In an old case, German Alliance Ins. Co. v Lewis ( 233 U.S. 389) the court sustained legislation fixing fire insurance premium costs under the police power of the State on the ground that each policy was not individual but had some effect upon all other policyholders and the public at large. The court quotes Lord Chief Justice HALE (p 408), "`that when private property is "affected with a public interest, it ceases to be juris privati" only'" and it becomes "`clothed with a public interest when used in a manner to make it of public consequence, and affect the community at large'".
The above opinion is clearly applicable to the case at bar and all we have to do is substitute the word "conduct" for the word "property".

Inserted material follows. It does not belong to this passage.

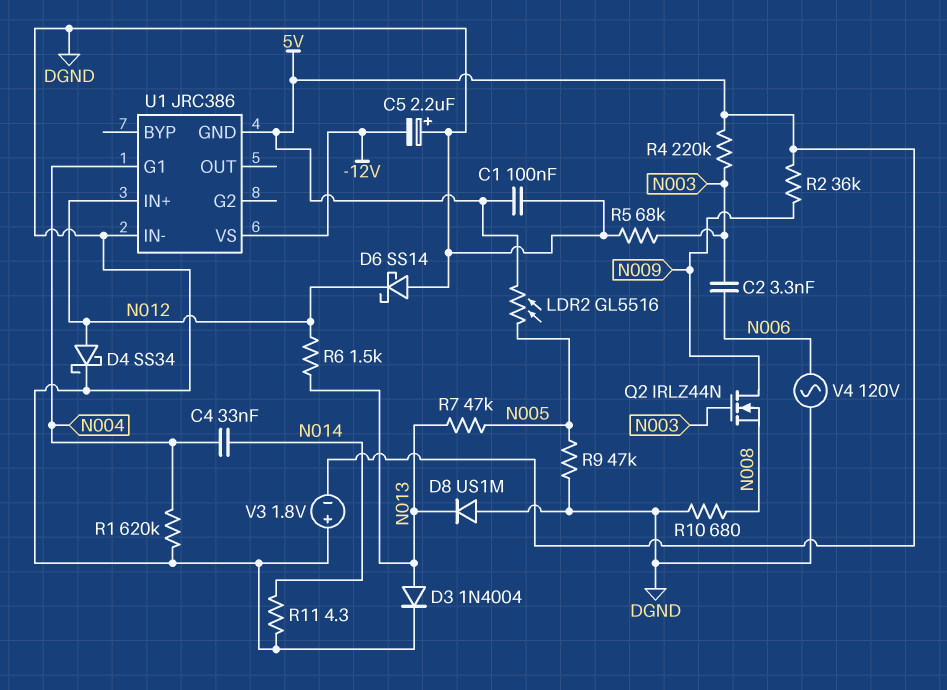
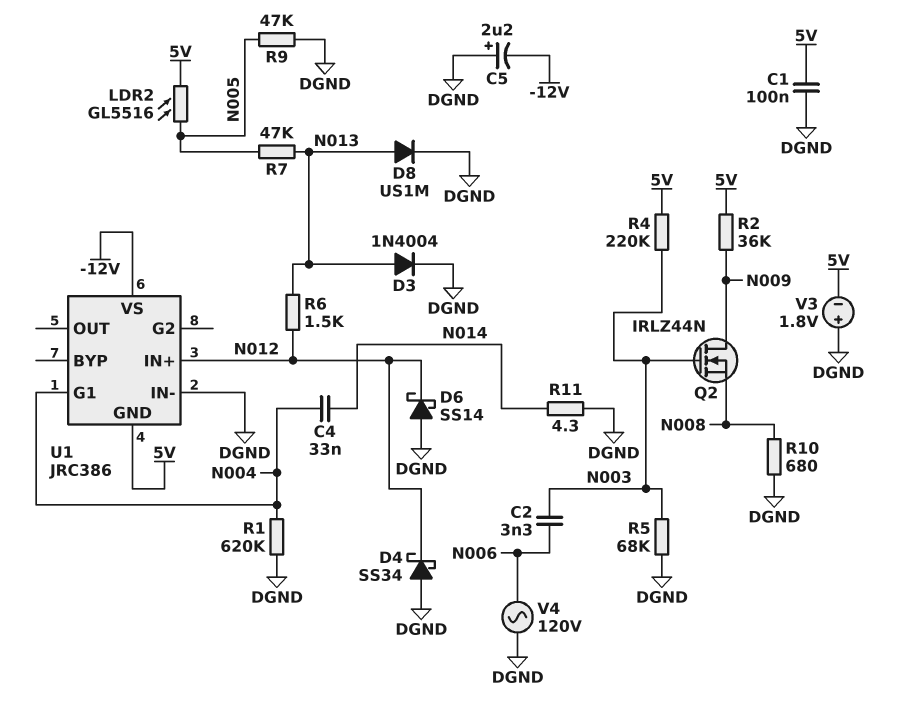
D4: schottky SS34 (A N012, K DGND) -> schottky SS34 (A DGND, K N012)
D8: diode US1M (A DGND, K N013) -> diode US1M (A N013, K DGND)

Arguments similar to those made by the defendants in this case were made in Jacobson v Massachusetts ( 197 U.S. 11, 26, supra) (compulsory vaccination upheld) where the court observed: "But the liberty secured by the Constitution of the United States to every person * * * does not import an absolute right in each person to be, at all times and in all circumstances, wholly freed from restraint. There are manifold restraints to which every person is necessarily subject for the common good. On any other basis organized society could not exist with safety to its members. Society based on the rule that each one is a law unto himself would soon be confronted with disorder and anarchy. Real liberty for all could not exist under the operation of a principle which recognizes the right of each individual person to use his own, whether in respect of his person or his property, regardless of the injury that may be done to others * * * `The possession and enjoyment of all rights are subject to such reasonable conditions as may be deemed by the governing authority of the country essential to the safety, health, peace, good order and morals of the community.'"
In Buck v Bell ( 274 U.S. 200, 207) the court upheld legislation directing the sterilization of certain mental defectives as within the police power of the State, Mr. Justice HOLMES observing "Three generations of imbeciles are enough".

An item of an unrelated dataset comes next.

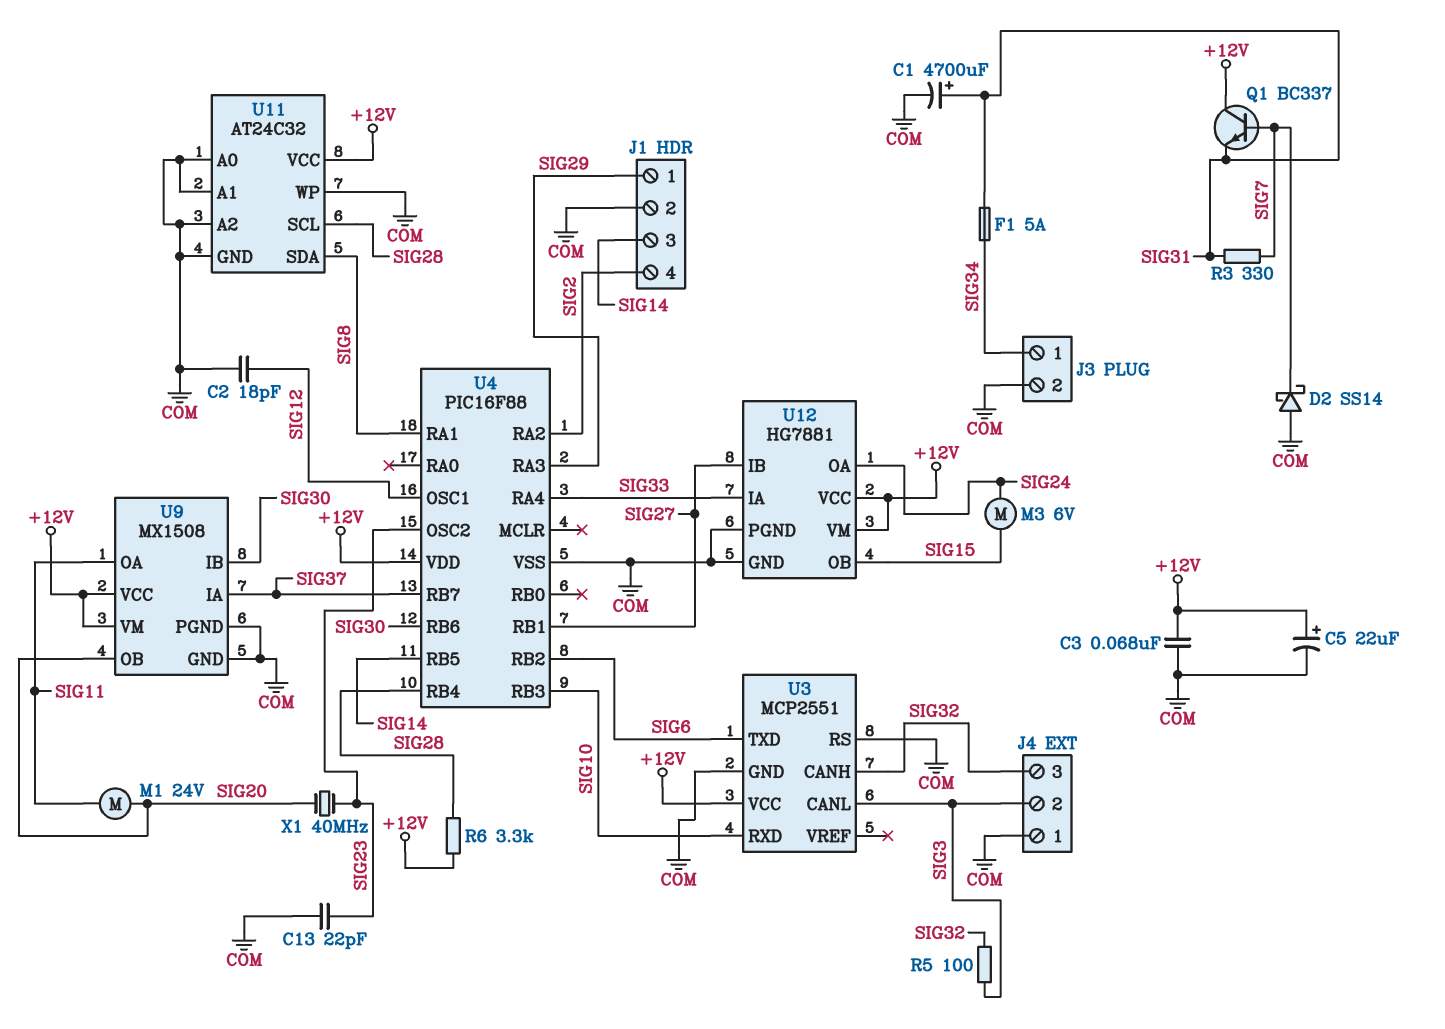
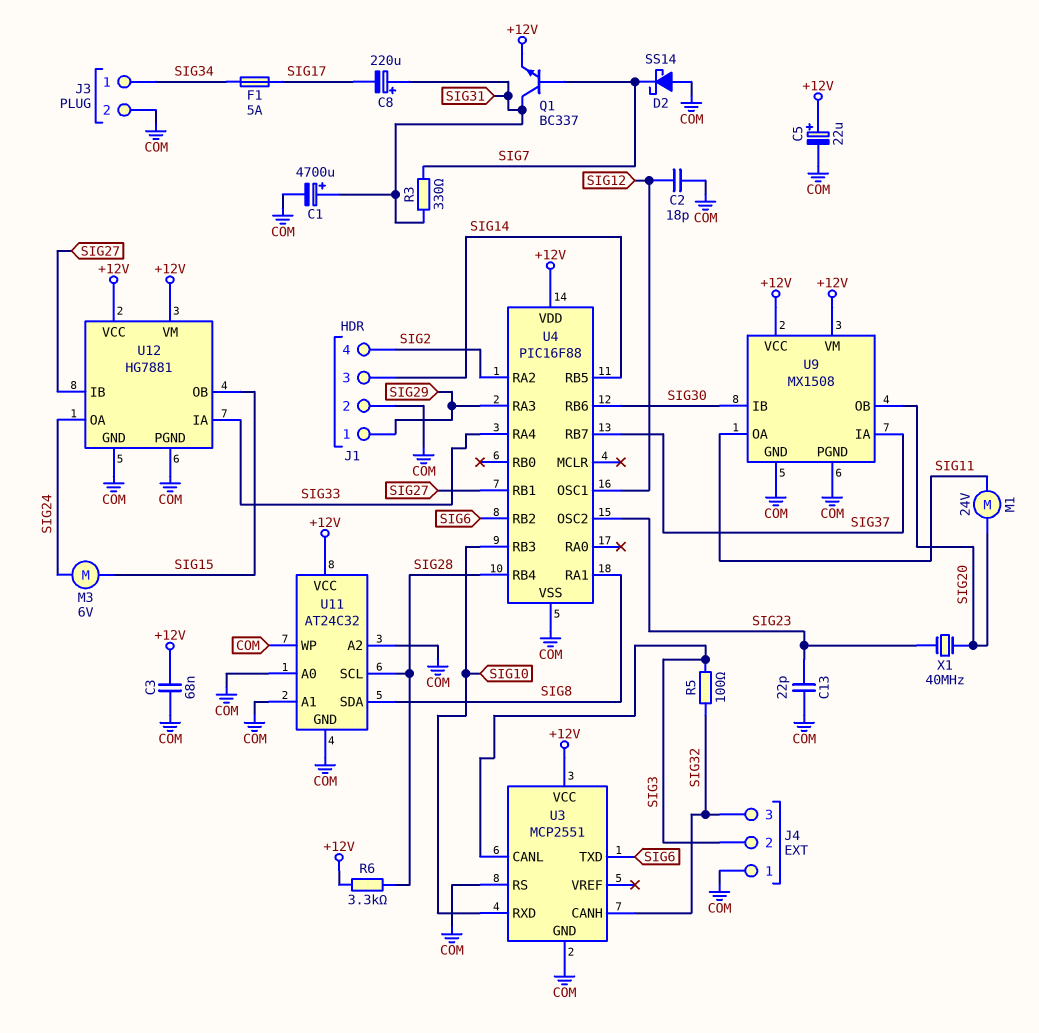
C8: none -> 220uF (plus SIG31, minus SIG17)
F1: 5A (SIG31, SIG34) -> 5A (SIG17, SIG34)
Q1: NPN BC337 (B SIG7, C +12V, E SIG31) -> NPN BC337 (B SIG7, C SIG31, E +12V)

Rarely have laws designed to protect the health and safety of individuals and the public at large been declared unconstitutional. The burden is a strong one and the defendants have not met that burden in this case. On the contrary the statute appears to be well founded and there is a clear and rational basis between it and the purposes intended.
It is true as defendants say, that there are many other facets of human behaviour which adversely affect the public health, welfare and safety and which merit the attention of the Legislature, e.g., smoking, drinking, drug use etc. But because the Legislature has addressed itself to the matter at issue does not mean to say that unless all of the other activities are also dealt with, the selected regulation (helmets) is arbitrary or discriminatory. The Legislature is unrestricted with respect to which matters and problems it will deal with.
It is also true that many State courts have declared the legislation unconstitutional, but there are just as many, if not more, that have upheld the legislation. But as indicated above, the issue is not one without doubt and the court must accord the statute the presumption of constitutionality. (People v Pagnotta, 25 N.Y.2d 333.)
The defendants are found guilty and are each fined the sum of $10.